How to Build a Cron Pipeline in TypeScript (Airflow Alternative)
Schedule data pipelines with cron triggers, automatic retry, and diamond-safe aggregation — no infrastructure required.
The Problem
Airflow, Prefect, and Temporal require:
- A separate server process or managed service
- Python (or a complex SDK)
- DAG definitions in a different language/format than your app code
For many pipelines, you just need: trigger on schedule → fetch data → aggregate → report. In the same TypeScript codebase.
The Solution
callbag-recharge's fromCron() is a reactive source that emits on schedule. Compose it with exhaustMap (ignore overlapping triggers), retry, and derived (diamond-safe aggregation).
/**
* Cron-triggered Pipeline (Airflow-in-TypeScript)
*
* Demonstrates: fromCron + exhaustMap + retry + derived for
* a scheduled data pipeline with automatic retry and aggregation.
*/
import { derived, effect, pipe } from "callbag-recharge";
import { exhaustMap, firstValueFrom, fromPromise, fromTimer, retry } from "callbag-recharge/extra";
import { fromCron } from "callbag-recharge/orchestrate";
// ── Simulated data fetchers ──────────────────────────────────
function fetchBankTransactions(): Promise<number[]> {
return Promise.resolve([100, 250, 75]);
}
function fetchCardCharges(): Promise<number[]> {
return Promise.resolve([50, 120, 300]);
}
// ── Cron-triggered pipeline ──────────────────────────────────
// Trigger every minute (in production: '0 9 * * *' for 9am daily)
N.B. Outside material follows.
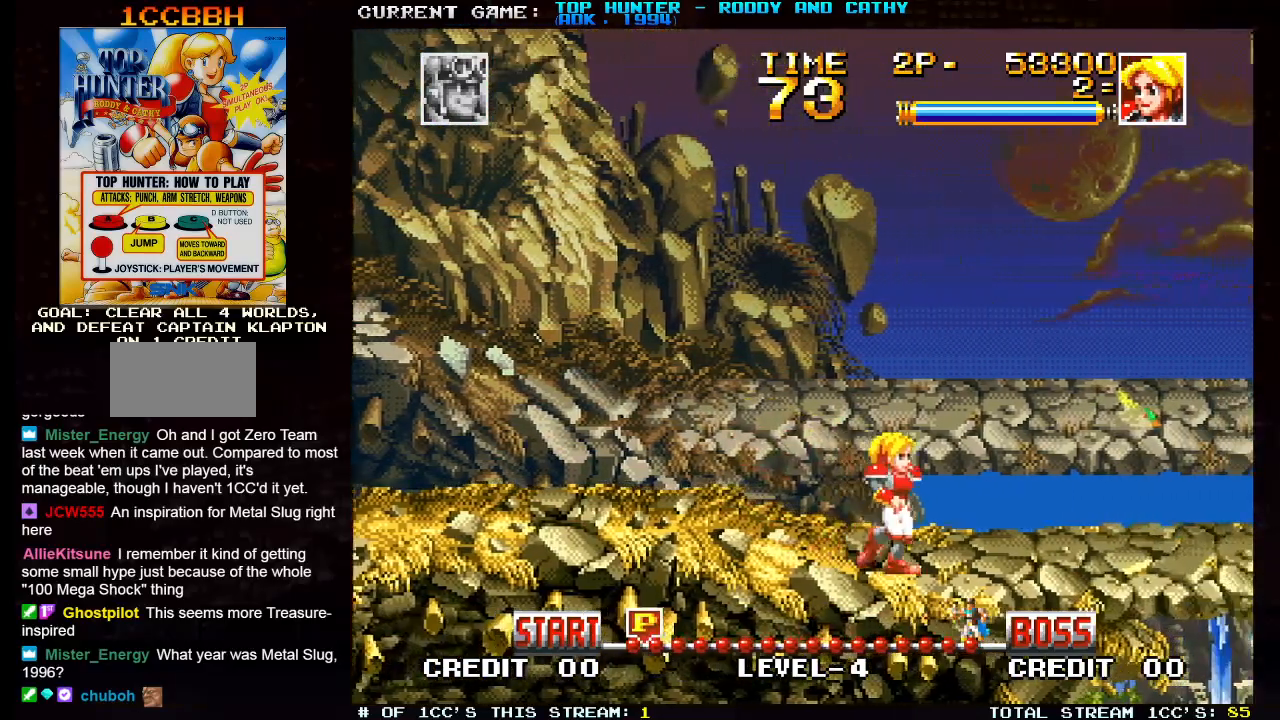
{"buttons": [], "left_stick": "right", "events": []}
const trigger = fromCron("* * * * *");
// Each trigger runs the fetch (exhaustMap ignores overlapping triggers)
const bankData = pipe(
trigger,
exhaustMap(() => fromPromise(fetchBankTransactions())),
retry(3), // retry up to 3 times on failure
);
const cardData = pipe(
trigger,
exhaustMap(() => fromPromise(fetchCardCharges())),
retry(3),
);
// ── Diamond-safe aggregation ─────────────────────────────────
// derived() waits for both sources to resolve before computing — once, not twice
const aggregate = derived([bankData, cardData], () => {
const bank = bankData.get() ?? [];
const cards = cardData.get() ?? [];
const all = [...bank, ...cards];
return {
total: all.reduce((a, b) => a + b, 0),
count: all.length,
sources: { bank: bank.length, cards: cards.length },
};
});
// ── Report ───────────────────────────────────────────────────
const dispose = effect([aggregate], () => {
const report = aggregate.get();
if (report) {
console.log(
`Report: $${report.total} from ${report.count} transactions (${report.sources.bank} bank, ${report.sources.cards} card)`,
);
}
});
// Let the cron tick once, then clean up
firstValueFrom(fromTimer(62_000)).then(() => {
dispose();
console.log("Pipeline stopped.");
process.exit(0);
});
console.log("Cron pipeline running (triggers every minute)...");Why This Works
fromCron('0 9 * * *')— emits on schedule with a zero-dependency cron parser. No external scheduler needed.exhaustMap()— if the previous fetch is still running when the next cron tick fires, the new trigger is ignored. No duplicate runs.retry(3)— automatically re-subscribes on error, up to 3 times. Transient failures self-heal.derived([bankData, cardData], fn)— diamond-safe aggregation. When both sources complete from the same trigger, the aggregate computes exactly once.
Adding Persistence
Make the pipeline survive restarts with checkpoint():
import { checkpoint, sqliteAdapter } from 'callbag-recharge/utils'
const adapter = sqliteAdapter({ path: './pipeline.db' })
const bankData = pipe(
trigger,
exhaustMap(() => fromPromise(plaid.sync())),
retry(3),
checkpoint('bank-fetch', adapter), // persists last successful value
)On restart, checkpoint() replays the last persisted value — downstream steps skip redundant computation.
Adding Execution Logging
import { executionLog, memoryLogAdapter } from 'callbag-recharge/orchestrate'
const log = executionLog({ adapter: memoryLogAdapter() })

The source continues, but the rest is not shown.